WHAT THE EXERCISE ASKS:
Begin with the line below holding "votre recherche" and go on through the line holding "der Wand, wer", duplicating each line exactly and leaving out pictures.

RECORDS PROVIDED:

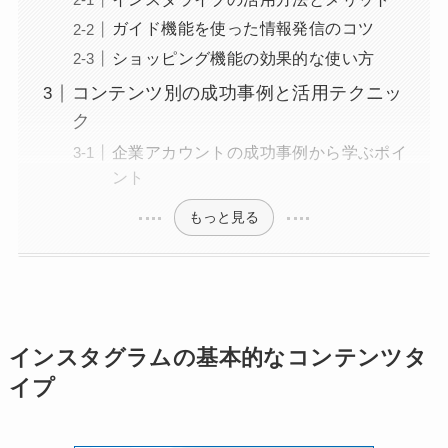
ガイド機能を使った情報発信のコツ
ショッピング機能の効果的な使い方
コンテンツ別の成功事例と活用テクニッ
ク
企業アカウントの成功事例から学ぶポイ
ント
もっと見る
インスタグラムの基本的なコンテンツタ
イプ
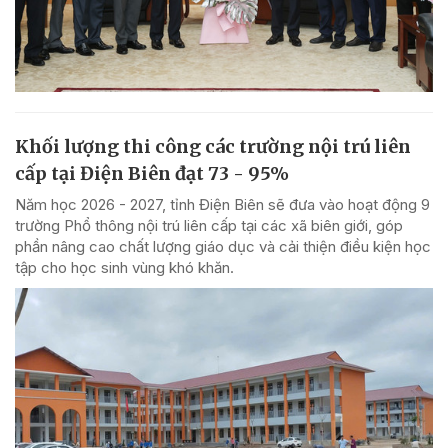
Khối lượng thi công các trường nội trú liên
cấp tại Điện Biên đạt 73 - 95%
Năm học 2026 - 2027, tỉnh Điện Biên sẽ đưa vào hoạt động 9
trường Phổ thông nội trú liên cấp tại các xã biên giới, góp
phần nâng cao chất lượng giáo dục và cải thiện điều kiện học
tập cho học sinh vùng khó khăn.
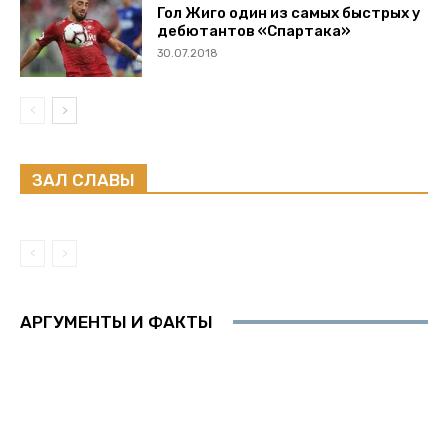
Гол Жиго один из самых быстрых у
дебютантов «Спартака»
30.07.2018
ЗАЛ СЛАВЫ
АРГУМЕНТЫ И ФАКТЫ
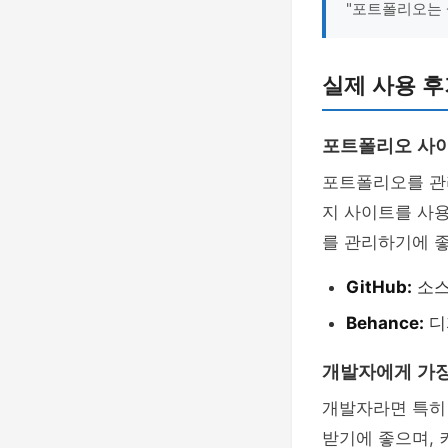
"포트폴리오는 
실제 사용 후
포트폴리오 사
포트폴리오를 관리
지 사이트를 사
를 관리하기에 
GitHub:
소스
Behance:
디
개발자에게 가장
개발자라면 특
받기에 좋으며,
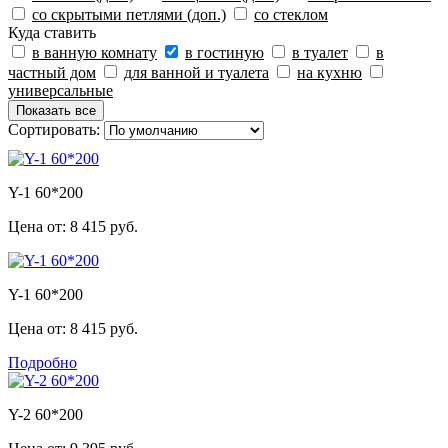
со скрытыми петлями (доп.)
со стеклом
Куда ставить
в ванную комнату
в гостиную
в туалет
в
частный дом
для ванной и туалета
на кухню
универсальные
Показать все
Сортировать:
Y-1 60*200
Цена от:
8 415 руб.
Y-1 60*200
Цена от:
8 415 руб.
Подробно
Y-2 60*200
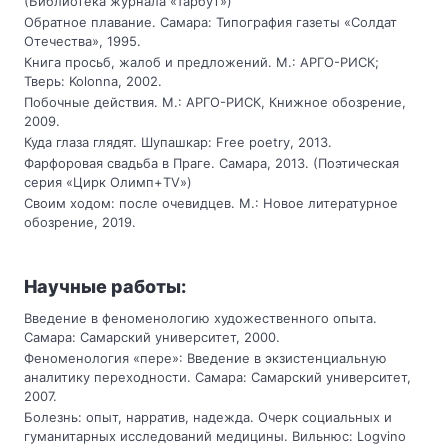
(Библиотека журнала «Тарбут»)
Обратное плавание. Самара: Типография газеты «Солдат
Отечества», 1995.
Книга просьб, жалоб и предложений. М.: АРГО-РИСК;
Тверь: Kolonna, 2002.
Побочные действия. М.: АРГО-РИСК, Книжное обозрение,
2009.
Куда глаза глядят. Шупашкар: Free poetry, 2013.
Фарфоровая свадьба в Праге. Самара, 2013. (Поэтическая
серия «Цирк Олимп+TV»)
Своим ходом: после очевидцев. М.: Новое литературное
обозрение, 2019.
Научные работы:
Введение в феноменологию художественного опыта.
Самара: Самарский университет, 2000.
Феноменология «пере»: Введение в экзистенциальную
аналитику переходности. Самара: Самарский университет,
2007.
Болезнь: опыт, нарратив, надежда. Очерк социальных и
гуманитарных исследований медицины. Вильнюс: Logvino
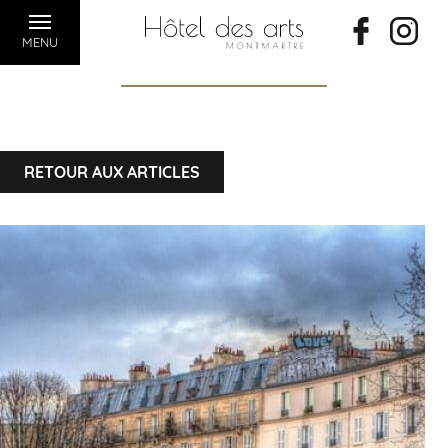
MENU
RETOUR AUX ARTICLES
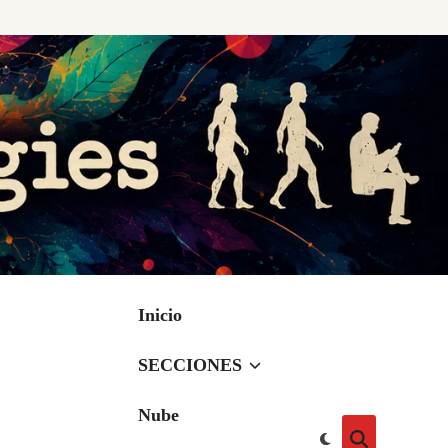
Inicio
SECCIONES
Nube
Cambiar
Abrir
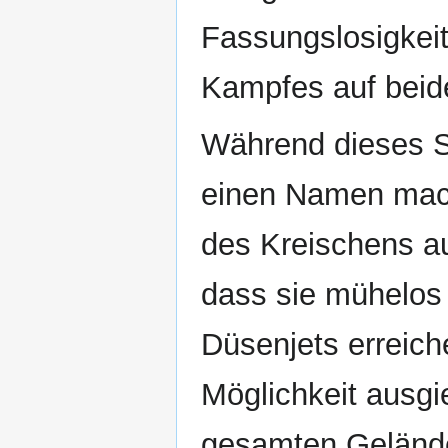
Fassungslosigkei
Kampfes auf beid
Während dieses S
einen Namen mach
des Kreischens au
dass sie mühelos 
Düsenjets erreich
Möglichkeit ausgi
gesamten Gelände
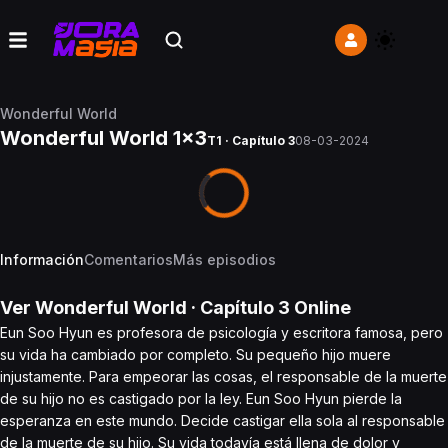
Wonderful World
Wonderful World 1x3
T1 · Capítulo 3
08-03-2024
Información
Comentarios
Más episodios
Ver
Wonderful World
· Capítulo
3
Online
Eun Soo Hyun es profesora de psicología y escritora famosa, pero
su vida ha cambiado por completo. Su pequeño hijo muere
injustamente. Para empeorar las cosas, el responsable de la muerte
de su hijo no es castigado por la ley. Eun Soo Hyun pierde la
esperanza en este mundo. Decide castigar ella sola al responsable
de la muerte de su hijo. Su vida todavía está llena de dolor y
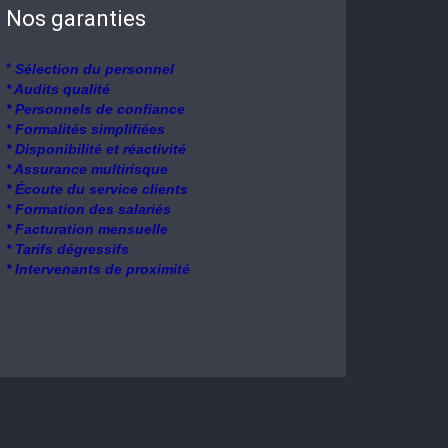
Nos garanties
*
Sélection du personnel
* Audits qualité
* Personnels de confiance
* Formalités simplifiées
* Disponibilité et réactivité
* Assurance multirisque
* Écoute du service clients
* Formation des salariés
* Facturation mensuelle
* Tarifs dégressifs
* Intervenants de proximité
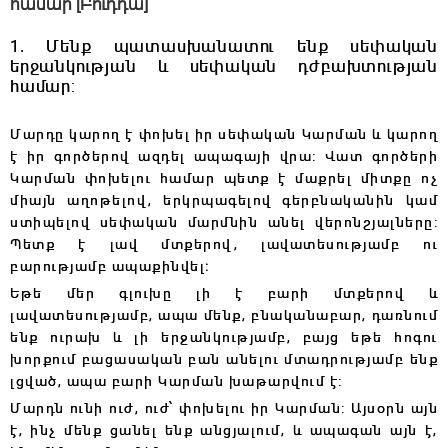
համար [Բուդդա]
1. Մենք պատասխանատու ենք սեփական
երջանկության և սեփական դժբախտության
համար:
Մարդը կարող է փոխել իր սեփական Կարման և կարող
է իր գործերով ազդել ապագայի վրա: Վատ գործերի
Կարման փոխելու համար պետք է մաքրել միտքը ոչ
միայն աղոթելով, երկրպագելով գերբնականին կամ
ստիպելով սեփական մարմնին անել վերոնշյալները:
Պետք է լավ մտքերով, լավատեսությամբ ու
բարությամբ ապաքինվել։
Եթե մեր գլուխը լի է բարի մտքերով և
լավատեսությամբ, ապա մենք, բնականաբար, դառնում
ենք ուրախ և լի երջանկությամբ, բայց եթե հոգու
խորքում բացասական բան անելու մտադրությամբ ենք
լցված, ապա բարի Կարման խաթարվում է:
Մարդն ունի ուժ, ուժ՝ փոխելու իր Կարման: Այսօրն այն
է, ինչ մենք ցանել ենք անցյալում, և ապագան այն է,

...

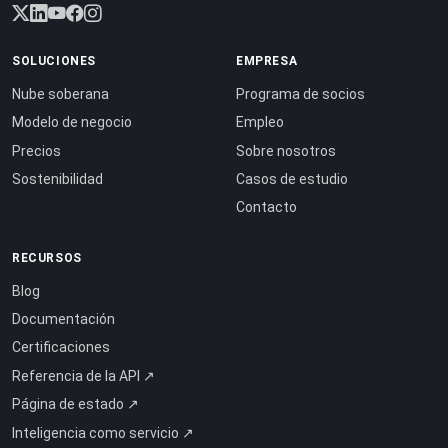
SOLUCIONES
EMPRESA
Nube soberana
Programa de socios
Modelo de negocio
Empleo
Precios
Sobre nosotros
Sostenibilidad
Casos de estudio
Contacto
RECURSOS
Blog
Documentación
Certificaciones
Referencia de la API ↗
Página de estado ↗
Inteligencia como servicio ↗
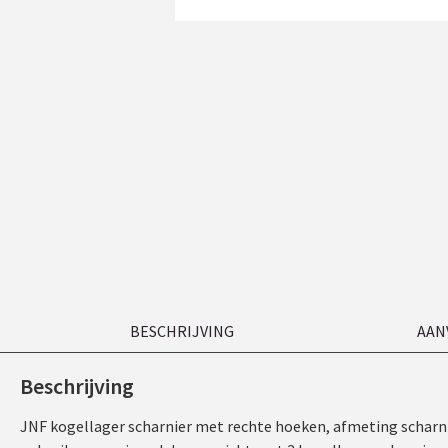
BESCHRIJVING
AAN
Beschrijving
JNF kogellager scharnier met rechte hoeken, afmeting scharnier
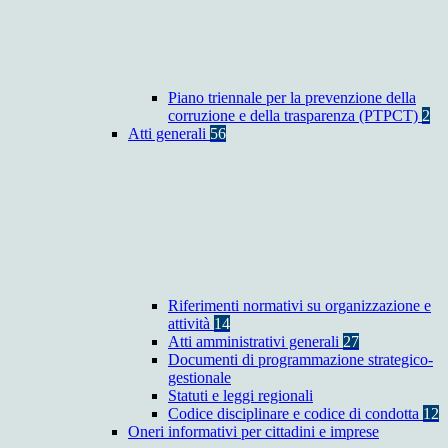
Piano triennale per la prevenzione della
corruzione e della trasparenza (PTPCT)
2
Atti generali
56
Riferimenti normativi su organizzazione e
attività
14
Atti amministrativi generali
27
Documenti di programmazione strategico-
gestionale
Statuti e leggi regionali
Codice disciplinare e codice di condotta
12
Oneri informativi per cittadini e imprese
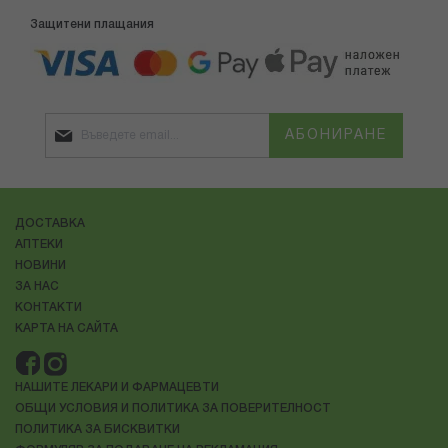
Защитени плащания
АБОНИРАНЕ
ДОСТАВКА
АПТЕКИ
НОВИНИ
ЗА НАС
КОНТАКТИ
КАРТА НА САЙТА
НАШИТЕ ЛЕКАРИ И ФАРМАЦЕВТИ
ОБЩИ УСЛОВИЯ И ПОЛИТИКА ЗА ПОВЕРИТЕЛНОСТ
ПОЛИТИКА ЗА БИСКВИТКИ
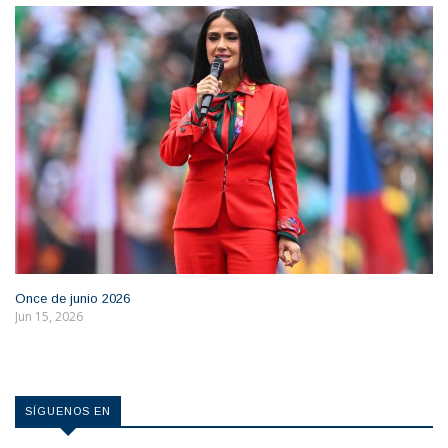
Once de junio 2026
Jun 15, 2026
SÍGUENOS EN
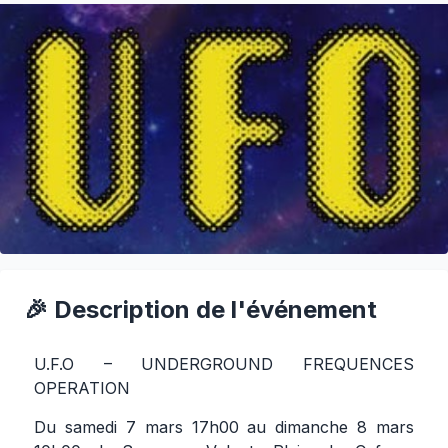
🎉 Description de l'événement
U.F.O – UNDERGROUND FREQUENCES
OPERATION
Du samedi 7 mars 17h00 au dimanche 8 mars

--

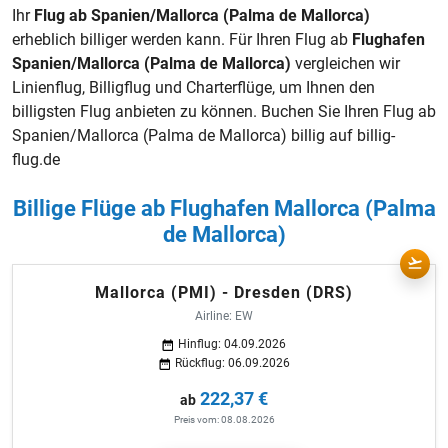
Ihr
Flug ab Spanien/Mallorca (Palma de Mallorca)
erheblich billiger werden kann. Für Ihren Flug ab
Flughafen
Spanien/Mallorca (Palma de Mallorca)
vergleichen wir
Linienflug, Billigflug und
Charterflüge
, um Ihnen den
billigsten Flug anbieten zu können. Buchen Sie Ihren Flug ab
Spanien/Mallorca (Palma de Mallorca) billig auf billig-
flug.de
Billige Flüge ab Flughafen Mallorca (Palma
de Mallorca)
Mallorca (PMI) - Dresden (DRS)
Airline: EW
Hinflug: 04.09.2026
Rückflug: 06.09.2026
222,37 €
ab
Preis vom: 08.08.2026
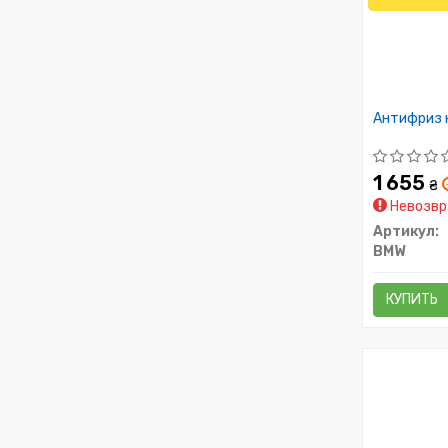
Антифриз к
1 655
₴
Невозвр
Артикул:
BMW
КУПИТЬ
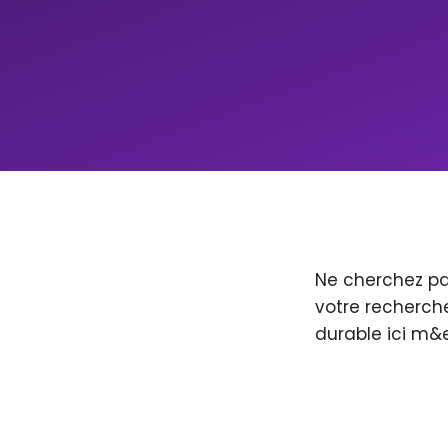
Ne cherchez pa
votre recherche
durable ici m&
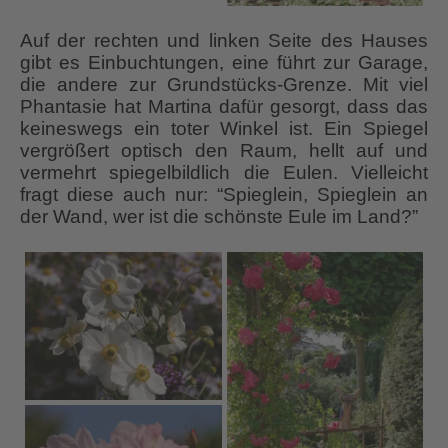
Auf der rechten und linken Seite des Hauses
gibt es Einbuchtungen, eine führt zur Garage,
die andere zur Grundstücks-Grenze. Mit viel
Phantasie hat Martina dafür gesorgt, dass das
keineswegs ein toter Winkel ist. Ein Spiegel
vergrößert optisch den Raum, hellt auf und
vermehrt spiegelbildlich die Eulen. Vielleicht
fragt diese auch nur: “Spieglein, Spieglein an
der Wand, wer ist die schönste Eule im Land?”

SOLUTION TO THE PROBLEM:
votre recherche
durable ici m&
Auf der rechten und linken Seite des Hauses
gibt es Einbuchtungen, eine führt zur Garage,
die andere zur Grundstücks-Grenze. Mit viel
Phantasie hat Martina dafür gesorgt, dass das
keineswegs ein toter Winkel ist. Ein Spiegel
vergrößert optisch den Raum, hellt auf und
vermehrt spiegelbildlich die Eulen. Vielleicht
fragt diese auch nur: “Spieglein, Spieglein an
der Wand, wer ist die schönste Eule im Land?”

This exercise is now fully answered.